As the years go by, one listens with increasing incredulity to each passing budget speech. Budgets, like finance ministers, come and go like flatus in the wind, neither here nor there, up or down, pertinent or not, they seem to make not the slightest difference to day-to-day life in paradise. But this budget, as Marie Antoinette said, takes the cake, for it seems our eager-to-be-elected-and-change-things government has done much the same, remove VAT on jam and ham and let them eat that, increase the price of premium gas a staggering 44 per cent without really thinking it through and encourage people to have more children, again without thinking about the consequences.
The new Minister of Finance, perhaps accustomed to having people come beg him for a loan at five per cent so he can invest it at ten per cent and be called a visionary businessman, must now get accustomed to having politicians come tell him what to do, where to dump it and how fast. One wonders at the effect of that fall on the psyche, even with the elevating influence of a golden parachute.
It was ironical that on page A9 of Friday's Guardian some brilliant Guardian person placed a picture of a newly launched drug (the new paradigm of investigative reporting seems to be descriptions of new pharmaceuticals), said to help prevent stroke, next to a list of food items to go VAT-free, most of which, when eaten over the years, will produce stroke! Even better was that both fell under the headline "cheap gimmick."
For cheap gimmick it is to lower taxes on pancake mixes, pancake syrups, flavoured milk drinks, juices, cake frosting, the afore-mentioned jam, canned fruit, processed meats, sausage, bacon-really, the medical mind cringes at the thought of what all that sugar and chemicals will do to our people over the years. The only junk foods missing were those cute little bottles stuffed with sweet potato and flavoured with banana or carrots, enthusiastically called "baby food" by advertising agencies.
I may have missed the exciting announcement during the temporary hearing loss I suffered after an hour of listening to the budget. If our caring government, hearts aching for the suffering of the poor, really wanted to do something, it could increase the subsidy (is there one?) to farmers. Perhaps fix the secondary roads so produce could get to market or lower taxes on local fruits, vegetables and ground provisions and encourage our fishermen in the same way.
I can understand the accounting rationale behind decreasing the subsidy on gasoline but surely these things have to be done in a gradual manner. Forty-four per cent increase in the price of a key product is not gradual. One gets the impression that by losing money on cake tax, someone said, "We better make it back somewhere else, oui!"
And linking the increase to CNG fools no one. People who drive premium not changing over, even if there were an incentive and enough gas stations selling CNG, until BMW and Audi start selling cars using CNG. The off-the-cuff comment about "making more chirren" is another neat piece of accounting.
It is true that the birth rate has decreased substantially over the years so in time there will be fewer working adults paying taxes to take care of the old. That assumes the Government gets most of its money from people taxes. Most of our tax revenue comes from gas and oil, no? Does the minister believe this will change soon? Then he needs to say so.
Having fewer working adults is a problem in Europe, where lowered birth rates are a problem and women are paid to have children, either directly with cash or through subsidised childcare, prolonged maternity leave etc. Is the Minister of Finance proposing this? No. Is a kind of simplistic throw-out suggestion. Just like his budget.

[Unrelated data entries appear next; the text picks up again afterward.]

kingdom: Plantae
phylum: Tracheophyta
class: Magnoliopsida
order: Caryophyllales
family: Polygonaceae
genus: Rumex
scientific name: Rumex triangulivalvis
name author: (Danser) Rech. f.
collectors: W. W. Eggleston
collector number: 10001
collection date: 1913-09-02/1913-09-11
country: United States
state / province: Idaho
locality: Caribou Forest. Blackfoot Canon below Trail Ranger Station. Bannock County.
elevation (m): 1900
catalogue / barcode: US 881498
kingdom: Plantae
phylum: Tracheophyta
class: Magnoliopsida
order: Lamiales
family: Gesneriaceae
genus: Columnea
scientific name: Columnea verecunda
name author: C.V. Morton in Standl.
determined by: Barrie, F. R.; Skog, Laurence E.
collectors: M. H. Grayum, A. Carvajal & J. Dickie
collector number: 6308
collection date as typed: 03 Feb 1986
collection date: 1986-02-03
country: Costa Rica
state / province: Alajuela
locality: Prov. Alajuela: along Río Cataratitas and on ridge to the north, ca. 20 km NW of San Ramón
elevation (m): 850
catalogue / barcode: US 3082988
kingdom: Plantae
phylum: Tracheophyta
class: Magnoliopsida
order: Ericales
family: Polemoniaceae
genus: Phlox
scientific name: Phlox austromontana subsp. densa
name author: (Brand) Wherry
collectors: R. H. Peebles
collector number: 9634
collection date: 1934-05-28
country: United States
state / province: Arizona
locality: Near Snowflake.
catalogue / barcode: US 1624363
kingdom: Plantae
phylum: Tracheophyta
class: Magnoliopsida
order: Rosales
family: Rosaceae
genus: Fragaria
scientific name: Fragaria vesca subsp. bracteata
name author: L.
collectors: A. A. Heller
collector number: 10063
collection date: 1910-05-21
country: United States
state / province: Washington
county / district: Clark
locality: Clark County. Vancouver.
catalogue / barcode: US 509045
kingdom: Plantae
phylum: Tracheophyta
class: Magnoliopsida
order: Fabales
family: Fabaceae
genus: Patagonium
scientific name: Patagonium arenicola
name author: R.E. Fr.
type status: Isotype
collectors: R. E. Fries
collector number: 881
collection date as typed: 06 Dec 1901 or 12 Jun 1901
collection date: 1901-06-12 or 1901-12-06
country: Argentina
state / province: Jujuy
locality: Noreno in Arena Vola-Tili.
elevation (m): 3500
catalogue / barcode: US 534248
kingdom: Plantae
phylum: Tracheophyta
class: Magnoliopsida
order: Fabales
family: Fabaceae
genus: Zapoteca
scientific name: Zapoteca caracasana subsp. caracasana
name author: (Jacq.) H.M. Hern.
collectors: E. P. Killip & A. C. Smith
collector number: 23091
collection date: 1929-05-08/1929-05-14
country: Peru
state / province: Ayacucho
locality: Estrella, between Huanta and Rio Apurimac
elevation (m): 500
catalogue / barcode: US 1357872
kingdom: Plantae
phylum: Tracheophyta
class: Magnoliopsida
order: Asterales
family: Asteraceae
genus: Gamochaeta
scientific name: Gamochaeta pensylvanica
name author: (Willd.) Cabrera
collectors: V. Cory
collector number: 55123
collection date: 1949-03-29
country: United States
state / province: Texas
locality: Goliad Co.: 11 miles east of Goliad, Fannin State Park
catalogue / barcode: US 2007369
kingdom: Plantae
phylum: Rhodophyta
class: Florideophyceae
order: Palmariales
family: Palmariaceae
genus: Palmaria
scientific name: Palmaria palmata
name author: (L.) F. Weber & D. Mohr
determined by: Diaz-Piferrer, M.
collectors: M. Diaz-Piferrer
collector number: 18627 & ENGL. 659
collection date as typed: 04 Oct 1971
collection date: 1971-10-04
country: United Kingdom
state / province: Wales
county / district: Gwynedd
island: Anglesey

No thought about why the birthrate has fallen. No thought about the consequences to the health, educational and social services systems that more births will have. Traffic. The environment. Crime. Housing. No, just make more children.
The less said about health the better. Whoever thought up this budget thinks so too. In past years the health part of the budget averaged three small paragraphs. This year it stretched but barely made one.
Trinis equate good health care with something they call "hospitals" and the rest of the world calls polyclinics. A "hospital" in T&T is anywhere with an x-ray machine, a sign saying A&E, and two foreigners sitting down. Whoever advised the Minister of Finance on health, and it would seem one of those mysterious "health administrators" with a background in secondary roads construction did so, has also bought into the local concept, because all the stretched-out paragraph talked about was building this hospital and that hospital. "Hospital in Arima." "Hospital in Point." "Hospital in Sando" and "hospital" in Couva.
Notice that the useless "children's hospital" in Couva has morphed into an "adult and children's hospital." Rubbish.